**Provided text**
────

The saying goes, “be careful what you wish for”.
Most people want a fairer, non–judgemental world for the future, but in reality when has the world ever been fair and non–judgemental?
Everyone has faced some sort of discrimination in their life at some stage.
The world we all live in now not only jumps at shadows but pro-actively looks for something that is just not there.
This politically correct agenda is simply ensuring protection from future lawsuits that in the past would not have even passed the pub test, let alone to make it to a courtroom.
Each generation wants to make it better for the one coming up behind.
Whether it was the invention of the washing machine, the dryer, the fridge or the microwave. These inventions alleviated so many burdens, traditionally undertaken by women, that a huge majority of people in 2020 would have no first– hand knowledge or memory of.
Improving on “our” today for “their” better future tomorrow has always been the way but given the events of recent years, I think we have stretched the rubber band too far to ever come back.

────

[Data records]

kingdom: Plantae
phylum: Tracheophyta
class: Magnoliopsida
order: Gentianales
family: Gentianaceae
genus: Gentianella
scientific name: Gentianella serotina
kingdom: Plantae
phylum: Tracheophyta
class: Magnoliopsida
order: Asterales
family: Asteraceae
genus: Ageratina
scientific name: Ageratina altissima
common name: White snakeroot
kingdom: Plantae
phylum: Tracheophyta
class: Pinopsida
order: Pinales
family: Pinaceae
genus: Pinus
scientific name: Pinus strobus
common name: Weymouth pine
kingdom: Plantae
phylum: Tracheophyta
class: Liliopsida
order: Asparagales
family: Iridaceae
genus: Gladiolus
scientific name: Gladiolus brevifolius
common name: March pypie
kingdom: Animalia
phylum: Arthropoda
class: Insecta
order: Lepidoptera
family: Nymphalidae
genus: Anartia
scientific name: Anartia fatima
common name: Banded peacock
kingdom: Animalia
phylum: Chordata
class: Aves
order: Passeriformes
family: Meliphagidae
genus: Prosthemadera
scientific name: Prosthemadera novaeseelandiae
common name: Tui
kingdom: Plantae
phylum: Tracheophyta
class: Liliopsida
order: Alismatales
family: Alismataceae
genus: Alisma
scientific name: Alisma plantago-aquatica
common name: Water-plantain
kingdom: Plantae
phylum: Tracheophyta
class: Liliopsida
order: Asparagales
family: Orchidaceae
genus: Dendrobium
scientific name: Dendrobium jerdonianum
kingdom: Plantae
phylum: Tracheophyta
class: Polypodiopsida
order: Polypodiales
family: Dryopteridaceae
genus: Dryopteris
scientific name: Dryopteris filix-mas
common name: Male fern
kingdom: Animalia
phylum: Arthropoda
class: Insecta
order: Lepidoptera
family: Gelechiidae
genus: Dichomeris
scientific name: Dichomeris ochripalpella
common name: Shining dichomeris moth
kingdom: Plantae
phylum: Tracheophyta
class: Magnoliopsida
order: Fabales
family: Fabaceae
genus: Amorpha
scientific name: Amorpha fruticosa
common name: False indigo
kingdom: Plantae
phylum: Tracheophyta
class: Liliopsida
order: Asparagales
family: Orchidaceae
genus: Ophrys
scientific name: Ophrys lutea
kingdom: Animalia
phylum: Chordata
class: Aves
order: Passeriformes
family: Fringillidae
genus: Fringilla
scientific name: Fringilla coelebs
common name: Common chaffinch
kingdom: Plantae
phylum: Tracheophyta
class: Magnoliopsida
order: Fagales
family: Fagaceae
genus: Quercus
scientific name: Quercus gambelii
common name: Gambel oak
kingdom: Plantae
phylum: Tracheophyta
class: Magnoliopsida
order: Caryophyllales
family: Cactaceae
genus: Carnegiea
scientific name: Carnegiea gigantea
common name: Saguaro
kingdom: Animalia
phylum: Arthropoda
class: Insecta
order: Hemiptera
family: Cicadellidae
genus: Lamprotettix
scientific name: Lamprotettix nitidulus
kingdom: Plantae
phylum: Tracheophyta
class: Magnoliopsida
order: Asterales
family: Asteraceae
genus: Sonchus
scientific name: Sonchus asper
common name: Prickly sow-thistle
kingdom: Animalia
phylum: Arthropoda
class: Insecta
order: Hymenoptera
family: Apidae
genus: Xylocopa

────

**Exercise objective**
Name every household invention that the opinion piece mentions. Rely only on the opinion piece when responding.

**Solution below**
The washing machine, the dryer, the fridge and the microwave.